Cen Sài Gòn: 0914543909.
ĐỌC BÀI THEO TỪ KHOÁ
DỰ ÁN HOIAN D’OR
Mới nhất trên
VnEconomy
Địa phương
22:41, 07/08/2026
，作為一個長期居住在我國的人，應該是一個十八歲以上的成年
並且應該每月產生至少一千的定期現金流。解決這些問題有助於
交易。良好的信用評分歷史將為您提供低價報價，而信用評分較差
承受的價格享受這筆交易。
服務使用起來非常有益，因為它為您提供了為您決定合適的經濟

_Request_.
From the line with "ĐỌC BÀI THEO TỪ KHOÁ" to the final line of the listing, write out each line unchanged. Add nothing.

_The completed task_.
ĐỌC BÀI THEO TỪ KHOÁ
DỰ ÁN HOIAN D’OR
Mới nhất trên
VnEconomy
Địa phương
22:41, 07/08/2026
，作為一個長期居住在我國的人，應該是一個十八歲以上的成年
並且應該每月產生至少一千的定期現金流。解決這些問題有助於
交易。良好的信用評分歷史將為您提供低價報價，而信用評分較差
承受的價格享受這筆交易。
服務使用起來非常有益，因為它為您提供了為您決定合適的經濟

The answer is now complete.